La DAJ rappelle ainsi implicitement que la crise sanitaire ne saurait servir d’opportunité aux personnes publiques pour simplifier des achats qui ne répondraient pas à un besoin immédiat ou constituer un effet d’aubaine pour certaines entreprises qui entendraient sécuriser des commandes pour une durée ou un montant excessif. Malgré l’extrême gravité de la situation sanitaire actuelle, tant le CCP que l’éclairage qu’en donne la DAJ et la jurisprudence développée par le juge administratif français et le juge de l’Union incitent à la prudence et à la mesure dans le recours aux procédures négociées sans mise en concurrence

Ainsi les personnes publiques souhaitant passer un marché public sans publicité ni procédure de mise en concurrence doivent veiller à ce que marché n’ait pas une durée excédant celle de la crise sanitaire, que les prestations prévues par le marché soient exécutées uniquement pendant la crise, que le périmètre du marché soit circonscrite à la lutte contre l’épidémie ou à ses conséquences immédiates et que le montant ou le volume des prestations ne soit pas disproportionné par rapport au besoin résultant de la crise sanitaire.

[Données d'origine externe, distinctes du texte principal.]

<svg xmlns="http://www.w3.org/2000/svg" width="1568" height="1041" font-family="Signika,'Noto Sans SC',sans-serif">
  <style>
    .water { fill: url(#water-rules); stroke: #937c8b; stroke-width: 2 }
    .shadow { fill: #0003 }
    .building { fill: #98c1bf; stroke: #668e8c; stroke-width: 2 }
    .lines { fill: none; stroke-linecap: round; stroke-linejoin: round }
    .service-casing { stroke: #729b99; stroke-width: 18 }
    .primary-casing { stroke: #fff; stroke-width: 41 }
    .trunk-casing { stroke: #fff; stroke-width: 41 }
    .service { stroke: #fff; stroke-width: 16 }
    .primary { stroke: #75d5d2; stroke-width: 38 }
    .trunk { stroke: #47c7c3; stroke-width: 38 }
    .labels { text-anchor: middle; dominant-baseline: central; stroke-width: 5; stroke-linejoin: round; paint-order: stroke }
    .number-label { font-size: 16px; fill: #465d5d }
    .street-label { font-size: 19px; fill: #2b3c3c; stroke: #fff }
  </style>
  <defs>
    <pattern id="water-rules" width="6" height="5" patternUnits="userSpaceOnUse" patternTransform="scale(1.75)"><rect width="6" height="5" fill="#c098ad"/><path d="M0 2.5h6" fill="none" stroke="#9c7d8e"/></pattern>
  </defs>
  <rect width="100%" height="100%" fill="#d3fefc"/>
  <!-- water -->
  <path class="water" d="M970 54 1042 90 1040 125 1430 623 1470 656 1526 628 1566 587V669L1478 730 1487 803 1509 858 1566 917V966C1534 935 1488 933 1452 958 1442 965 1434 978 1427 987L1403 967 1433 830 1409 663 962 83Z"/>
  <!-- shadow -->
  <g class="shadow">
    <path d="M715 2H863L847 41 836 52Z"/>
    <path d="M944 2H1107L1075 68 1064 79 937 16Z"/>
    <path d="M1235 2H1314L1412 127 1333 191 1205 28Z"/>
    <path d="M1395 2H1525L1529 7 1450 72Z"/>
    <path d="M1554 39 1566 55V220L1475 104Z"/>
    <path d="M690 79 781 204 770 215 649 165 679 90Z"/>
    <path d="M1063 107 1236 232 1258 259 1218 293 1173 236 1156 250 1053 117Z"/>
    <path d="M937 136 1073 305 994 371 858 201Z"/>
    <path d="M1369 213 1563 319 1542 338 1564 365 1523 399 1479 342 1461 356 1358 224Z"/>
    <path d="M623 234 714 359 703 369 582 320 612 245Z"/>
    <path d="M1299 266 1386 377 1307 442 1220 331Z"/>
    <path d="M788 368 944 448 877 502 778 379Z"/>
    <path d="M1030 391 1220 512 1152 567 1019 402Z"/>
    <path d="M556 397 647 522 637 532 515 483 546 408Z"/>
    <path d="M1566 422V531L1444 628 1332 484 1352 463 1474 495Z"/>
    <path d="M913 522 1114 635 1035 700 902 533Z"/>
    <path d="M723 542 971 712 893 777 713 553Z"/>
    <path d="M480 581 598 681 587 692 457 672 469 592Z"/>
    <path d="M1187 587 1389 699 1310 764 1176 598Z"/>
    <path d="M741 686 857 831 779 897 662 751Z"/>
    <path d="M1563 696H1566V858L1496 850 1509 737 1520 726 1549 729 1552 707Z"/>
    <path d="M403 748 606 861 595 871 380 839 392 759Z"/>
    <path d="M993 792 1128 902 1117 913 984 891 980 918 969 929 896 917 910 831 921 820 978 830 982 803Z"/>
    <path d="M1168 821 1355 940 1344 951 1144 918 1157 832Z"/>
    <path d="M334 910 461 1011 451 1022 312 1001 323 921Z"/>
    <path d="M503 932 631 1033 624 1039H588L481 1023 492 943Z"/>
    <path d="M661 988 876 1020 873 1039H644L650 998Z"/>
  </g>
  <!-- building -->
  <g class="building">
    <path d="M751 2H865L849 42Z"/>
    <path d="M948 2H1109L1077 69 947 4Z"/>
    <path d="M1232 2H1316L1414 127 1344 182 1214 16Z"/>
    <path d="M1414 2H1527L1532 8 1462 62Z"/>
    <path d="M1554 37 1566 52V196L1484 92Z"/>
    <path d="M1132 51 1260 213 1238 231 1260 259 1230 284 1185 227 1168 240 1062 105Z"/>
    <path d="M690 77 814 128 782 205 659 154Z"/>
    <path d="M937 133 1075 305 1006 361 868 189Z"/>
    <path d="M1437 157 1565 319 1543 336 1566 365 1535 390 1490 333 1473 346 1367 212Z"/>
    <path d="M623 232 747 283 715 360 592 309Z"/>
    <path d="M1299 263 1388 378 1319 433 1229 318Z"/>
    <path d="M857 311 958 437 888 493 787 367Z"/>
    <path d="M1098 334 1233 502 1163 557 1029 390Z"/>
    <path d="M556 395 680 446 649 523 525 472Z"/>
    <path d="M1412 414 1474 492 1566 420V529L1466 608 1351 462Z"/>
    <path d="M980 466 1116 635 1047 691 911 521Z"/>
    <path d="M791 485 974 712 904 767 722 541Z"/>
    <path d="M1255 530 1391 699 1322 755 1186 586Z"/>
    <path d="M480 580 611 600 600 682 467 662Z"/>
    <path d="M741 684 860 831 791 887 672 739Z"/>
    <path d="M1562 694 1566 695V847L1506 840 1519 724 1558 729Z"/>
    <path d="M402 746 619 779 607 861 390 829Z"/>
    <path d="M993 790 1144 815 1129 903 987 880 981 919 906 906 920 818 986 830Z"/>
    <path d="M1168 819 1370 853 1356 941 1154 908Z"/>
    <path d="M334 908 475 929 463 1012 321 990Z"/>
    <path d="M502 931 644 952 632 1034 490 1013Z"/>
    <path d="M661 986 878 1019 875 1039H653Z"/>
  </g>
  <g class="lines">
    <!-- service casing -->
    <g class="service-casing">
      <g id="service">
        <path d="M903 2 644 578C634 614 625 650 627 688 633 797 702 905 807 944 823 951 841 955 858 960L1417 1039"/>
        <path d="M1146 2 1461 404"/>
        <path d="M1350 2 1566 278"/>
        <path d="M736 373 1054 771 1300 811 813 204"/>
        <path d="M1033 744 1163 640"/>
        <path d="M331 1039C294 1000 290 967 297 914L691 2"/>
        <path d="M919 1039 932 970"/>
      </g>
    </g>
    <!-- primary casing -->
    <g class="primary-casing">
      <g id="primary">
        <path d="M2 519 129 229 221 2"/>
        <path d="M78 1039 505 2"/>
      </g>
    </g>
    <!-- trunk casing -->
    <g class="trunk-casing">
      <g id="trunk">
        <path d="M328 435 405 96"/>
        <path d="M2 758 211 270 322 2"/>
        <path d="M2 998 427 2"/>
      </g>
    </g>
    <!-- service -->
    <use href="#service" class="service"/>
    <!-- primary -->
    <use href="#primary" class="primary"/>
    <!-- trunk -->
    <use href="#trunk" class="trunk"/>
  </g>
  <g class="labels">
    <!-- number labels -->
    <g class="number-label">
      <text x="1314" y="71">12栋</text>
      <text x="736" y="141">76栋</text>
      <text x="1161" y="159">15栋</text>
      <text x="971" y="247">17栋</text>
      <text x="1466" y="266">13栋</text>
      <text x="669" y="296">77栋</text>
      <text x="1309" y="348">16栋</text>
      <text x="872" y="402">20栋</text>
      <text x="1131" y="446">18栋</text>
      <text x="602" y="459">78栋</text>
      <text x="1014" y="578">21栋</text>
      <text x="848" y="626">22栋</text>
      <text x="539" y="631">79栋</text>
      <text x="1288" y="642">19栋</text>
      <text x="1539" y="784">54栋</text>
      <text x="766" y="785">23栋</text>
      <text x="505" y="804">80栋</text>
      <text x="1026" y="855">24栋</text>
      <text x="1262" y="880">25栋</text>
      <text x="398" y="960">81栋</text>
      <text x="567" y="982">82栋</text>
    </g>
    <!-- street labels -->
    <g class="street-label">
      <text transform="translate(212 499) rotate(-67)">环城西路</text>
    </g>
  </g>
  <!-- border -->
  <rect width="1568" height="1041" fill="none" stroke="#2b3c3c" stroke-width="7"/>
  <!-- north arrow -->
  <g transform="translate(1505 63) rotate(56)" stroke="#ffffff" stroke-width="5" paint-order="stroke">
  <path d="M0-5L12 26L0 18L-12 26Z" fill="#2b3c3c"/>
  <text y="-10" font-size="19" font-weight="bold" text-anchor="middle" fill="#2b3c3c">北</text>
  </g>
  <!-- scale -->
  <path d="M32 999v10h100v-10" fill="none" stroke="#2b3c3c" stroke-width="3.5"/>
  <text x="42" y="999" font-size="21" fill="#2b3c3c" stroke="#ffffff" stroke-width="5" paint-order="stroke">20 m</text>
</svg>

2- L’exécution des marchés publics pendant la crise sanitaire

Du fait de la crise sanitaire, l’exécution de certains marchés publics se heurte à des difficultés insurmontables et notamment des retards en raison des difficultés d’approvisionnement, des restrictions des déplacements ou de l’indisponibilité des personnels.

Or, le non-respect des délais constitue généralement un motif susceptible d’entrainer des pénalités à l’encontre du cocontractant de l’acheteur public. Le constat d’un cas de force majeure permet au cocontractant de ne pas exécuter ou de différer la réalisation des obligations qui lui incombent. Pour qu’un évènement soit considéré comme constitutif d’un cas de force majeure, il doit être imprévisible, irrésistible et extérieur aux parties. Le juge administratif est habituellement particulièrement strict lorsqu’il vérifie que ces trois conditions cumulatives sont réunies.

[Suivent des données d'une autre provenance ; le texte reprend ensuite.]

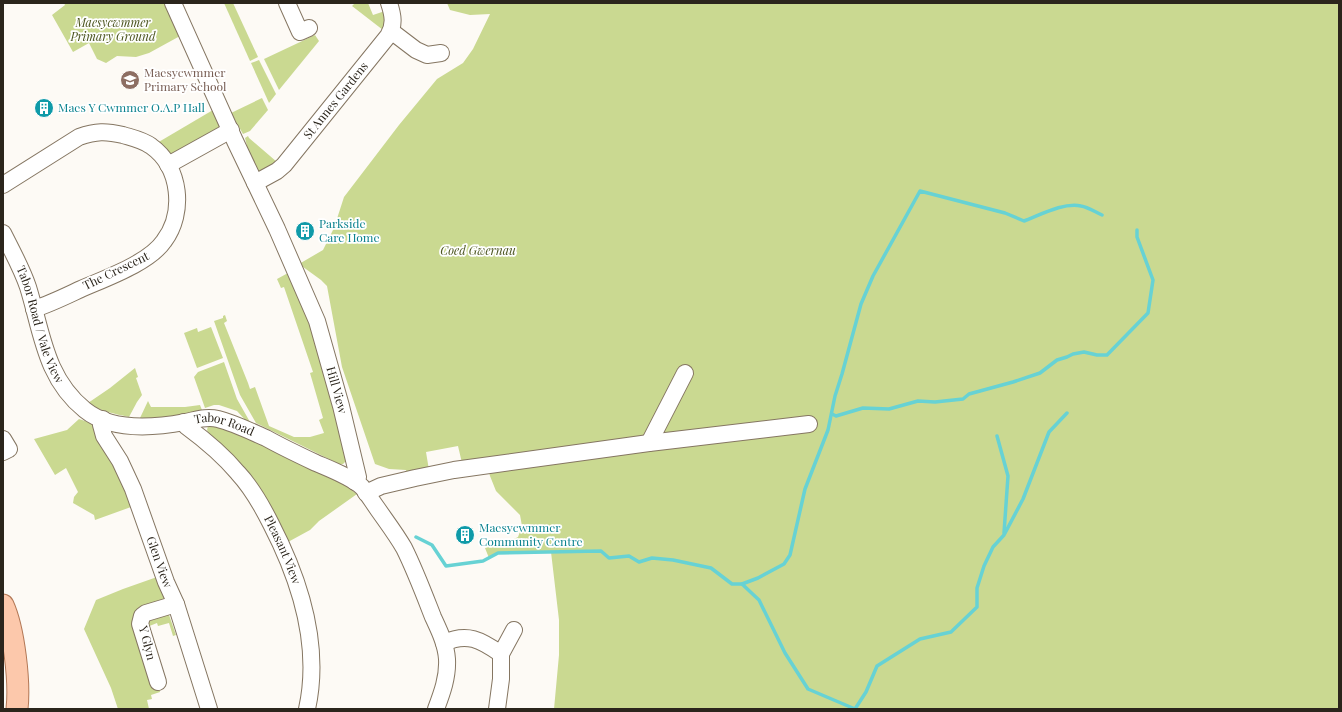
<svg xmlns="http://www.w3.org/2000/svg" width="1342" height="712" font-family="'Playfair Display',serif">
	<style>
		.green { fill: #cad991 }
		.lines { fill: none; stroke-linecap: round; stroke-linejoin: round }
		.stream { stroke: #67d2d4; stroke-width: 3.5 }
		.minor-casing { stroke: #857662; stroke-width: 18 }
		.major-casing { stroke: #b27755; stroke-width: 23 }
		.minor { stroke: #fff; stroke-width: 16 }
		.major { stroke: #fcc8ab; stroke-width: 21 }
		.labels { text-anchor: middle; stroke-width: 3.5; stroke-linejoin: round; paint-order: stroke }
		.park-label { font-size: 12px; font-style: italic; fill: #4b541e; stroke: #fff }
		.education-label { font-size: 12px; fill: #785e54; stroke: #fff; text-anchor: start }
		.street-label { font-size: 12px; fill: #2b251c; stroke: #fff }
		.culture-label { font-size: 12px; fill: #0d838f; stroke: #fff; text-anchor: start }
	</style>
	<rect width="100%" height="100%" fill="#fdfaf5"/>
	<!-- green -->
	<g class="green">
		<path d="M64,3H165L180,36L149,53L136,57L117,56L106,63L97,59L89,43L73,52L52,15L65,5Z"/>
		<path d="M224,3H233L258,57L250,61Z"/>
		<path d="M355,3H368L373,15L385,11L386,17L383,30L352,6Z"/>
		<path d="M447,3H1339V709H554L559,655V620L551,552L498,553L489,558L485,548L495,541H510L518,537L522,526L520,515L496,491L490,476L485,458L462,463L458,446L426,452L429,470L407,474L406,470L389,469L375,464L342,367L327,286L321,280L299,264L323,250L334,228L344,197L399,125L437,79L463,63L473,49L490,14L470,15L450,10Z"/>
		<path d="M315,35L319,41L279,90L264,59Z"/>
		<path d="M259,60L276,94L269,103L251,63Z"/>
		<path d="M262,98L268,110L250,131L243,134L231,113Z"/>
		<path d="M213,110L221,126L169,156L157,143Z"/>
		<path d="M248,136L249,138L277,162L260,172C249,167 248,148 245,138Z"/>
		<path d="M288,273L317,340L346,461L343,464H339L256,423L240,395L214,321L223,318V316L225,315L227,321L224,323L248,383L250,389L255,387L269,426L294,437H310L324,433L319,420L323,418L310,373L313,372L284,287L281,288L277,279Z"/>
		<path d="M211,327L223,358L197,368L184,333L197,328L198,332Z"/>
		<path d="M224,362L237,399L250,422L249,424L237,411L219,405H214L205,408L194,377L198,372Z"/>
		<path d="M135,368L138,377L136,378L142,395L137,402L129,417C115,414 100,411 88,403L110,388Z"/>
		<path d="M148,401L151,407H185L200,405L202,410C181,415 161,420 140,418Z"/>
		<path d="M79,419L91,423L119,473L131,507L95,520L94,515L73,503L74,497L78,492L66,468L55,475L34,439L67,430Z"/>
		<path d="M211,425H215L256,442L339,481L357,494L319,521L310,530L288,542L210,435L207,430L208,426Z"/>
		<path d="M157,577L164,599L146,609L160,692L151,695L152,699L147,700L149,709H118L111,688L84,629L96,600L123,589Z"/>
		<path d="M166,614L169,615L176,635L173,636L169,623L158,626L157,623L147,627V621Z"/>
	</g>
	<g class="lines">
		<!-- stream -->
		<g class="stream">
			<path d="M832,414L836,416L863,408L889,409L918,401L935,402L963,399L969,394L1013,382L1040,373L1057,360L1067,357L1073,354L1084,352L1097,355H1107L1148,313L1153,280L1137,237V230"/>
			<path d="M997,436L1008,476L1004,533"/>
			<path d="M416,537L432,545L446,566L483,561L498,553L601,551L609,558L629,556L639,562L652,558L673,560L711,568L732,584H742L758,578L784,564L790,555L805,489L828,430L835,396L842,374L861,304L873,276L920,191L1005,213L1024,221C1040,215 1064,202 1081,206C1088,207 1095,212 1102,215"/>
			<path d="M742,584L759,600L785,653L808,689L855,709L866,692L877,666L920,639L951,632L977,607V588L984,566L993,547L1004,535L1023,499L1049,432L1067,413"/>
		</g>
		<!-- minor casing -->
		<g class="minor-casing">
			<g id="minor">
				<path id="s1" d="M173,3L235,141L277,229L317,321L341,406L358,477L355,482"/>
				<path d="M287,3L300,32L309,28"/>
				<path d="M391,31L416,50L427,55L441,53"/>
				<path d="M168,165L231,130"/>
				<path id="s2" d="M255,183L277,171L284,165L388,36C395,25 393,15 389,3"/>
				<path d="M3,185L79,137C96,131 106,131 123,135C133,138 143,140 151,146C181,167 185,213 164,241C149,263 106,278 81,289C66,296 50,304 34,309"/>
				<path id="s3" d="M3,233C12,251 22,269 28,287C42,332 45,378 85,410C111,431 153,428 185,422C196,420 206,416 218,419C234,423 250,431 266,438C282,447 299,455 316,463C330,469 351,477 362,487C367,493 372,501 377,508C386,521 396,534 404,548C415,570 424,594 433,617C439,630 446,644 447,659C448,677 442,693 436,709"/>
				<path id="s4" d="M103,419L101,425L104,436L120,461L133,489L166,582L176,604L209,709"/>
				<path id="s5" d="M184,422L186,426C205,440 223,455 238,473C252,488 262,506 271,524C300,580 321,646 307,709"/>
				<path d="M3,439L9,449L3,452"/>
				<path d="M649,443L685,373"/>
				<path d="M366,493L381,486L415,478L454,470L649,443L809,424"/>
				<path d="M444,643C467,632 481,640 501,654V679L497,709"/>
				<path d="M501,654L514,630"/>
				<path d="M158,682L140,624L142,616L146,613L176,604"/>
			</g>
		</g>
		<!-- major casing -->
		<g class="major-casing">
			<path id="major" d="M3,605C14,629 20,682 17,709"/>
		</g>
		<!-- minor -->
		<use href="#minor" class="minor"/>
		<!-- major -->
		<use href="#major" class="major"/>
	</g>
	<!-- icons -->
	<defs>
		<g id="school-disc" transform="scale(1)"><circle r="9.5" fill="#8d6e63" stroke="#fff"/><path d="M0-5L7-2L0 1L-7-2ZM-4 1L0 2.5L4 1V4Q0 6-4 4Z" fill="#fff"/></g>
		<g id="building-disc" transform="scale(1)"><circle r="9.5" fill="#0f9aa8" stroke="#fff"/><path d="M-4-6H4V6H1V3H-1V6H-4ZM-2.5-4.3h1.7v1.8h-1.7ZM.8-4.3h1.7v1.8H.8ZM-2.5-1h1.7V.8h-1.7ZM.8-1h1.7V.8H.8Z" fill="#fff"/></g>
	</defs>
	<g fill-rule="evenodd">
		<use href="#school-disc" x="130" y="80"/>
		<use href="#building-disc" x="44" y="108"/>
		<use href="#building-disc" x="305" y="231"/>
		<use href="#building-disc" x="465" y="535"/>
	</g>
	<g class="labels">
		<!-- park labels -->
		<g class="park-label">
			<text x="113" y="27">Maesycwmmer<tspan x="113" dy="14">Primary Ground</tspan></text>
			<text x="478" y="255">Coed Gwernau</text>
		</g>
		<!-- education labels -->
		<g class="education-label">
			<text x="144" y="77">Maesycwmmer<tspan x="144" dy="14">Primary School</tspan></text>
		</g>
		<!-- street labels -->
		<g class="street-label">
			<text dy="4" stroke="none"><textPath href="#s2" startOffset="117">St Annes Gardens</textPath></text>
			<text transform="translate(116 271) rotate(-26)" y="4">The Crescent</text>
			<text dy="4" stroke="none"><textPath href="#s3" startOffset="99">Tabor Road / Vale View</textPath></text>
			<text dy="4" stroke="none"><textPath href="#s1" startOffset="421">Hill View</textPath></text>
			<text dy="4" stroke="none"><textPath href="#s3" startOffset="342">Tabor Road</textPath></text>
			<text dy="4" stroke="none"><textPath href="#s5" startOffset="164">Pleasant View</textPath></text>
			<text dy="4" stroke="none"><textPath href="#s4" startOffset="156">Glen View</textPath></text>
			<text transform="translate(147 643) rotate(75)" y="4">Y Glyn</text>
		</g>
		<!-- culture labels -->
		<g class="culture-label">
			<text x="58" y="112">Maes Y Cwmmer O.A.P Hall</text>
			<text x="319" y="228">Parkside<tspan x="319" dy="14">Care Home</tspan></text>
			<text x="479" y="532">Maesycwmmer<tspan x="479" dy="14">Community Centre</tspan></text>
		</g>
	</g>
	<!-- border -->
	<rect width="1342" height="712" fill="none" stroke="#2b251c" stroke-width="8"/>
</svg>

Afin d’éviter d’ajouter de l’incertitude à la confusion ambiante, le ministre de l’Economie et des Finances avait annoncé, dès le 28 février 2020, que le coronavirus serait considéré comme un cas de force majeure pour les entreprises dans les cadres des marchés publics conclus avec l’Etat.

Dans sa communication du 18 mars 2020, la DAJ a précisé la portée juridique de la déclaration ministérielle en indiquant que « sans présumer des dispositions qui pourraient être adoptées dans le cadre du projet de loi durgence pour faire face à l’épidémie de COVID -19, ces difficultés peuvent relever du régime de la force majeure, qui exonère les parties au contrat de toute faute contractuelle. Dans ces situations, les entreprises ne doivent donc pas dans le silence du contrat sur la force majeure se voir appliquer de pénalités, ni quelque autre sanction contractuelle que ce soit ».

La DAJ a élargi la portée de cette déclaration à l’ensemble des acheteurs publics, y compris, aux collectivités territoriales. Pour ces dernières, compte-tenu de l’autonomie décisionnelle dont elles jouissent du fait de la décentralisation, il ne s’agit toutefois que d’une recommandation et non d’une obligation.

Par ailleurs, la DAJ appelle les acheteurs publics, comme pour le recours aux procédures négociées sans mise en concurrence, à une forme de vigilance en les invitant à « vérifier si la situation résultant de la crise sanitaire actuelle, notamment le confinement, ne permet effectivement plus au prestataire de remplir ses obligations contractuelles ».

Enfin, on relèvera que le Gouvernement envisage manifestement la force majeure sous son seul angle exonératoire de pénalités et autres sanctions contractuelles et non sous celui de la résiliation des marchés publics.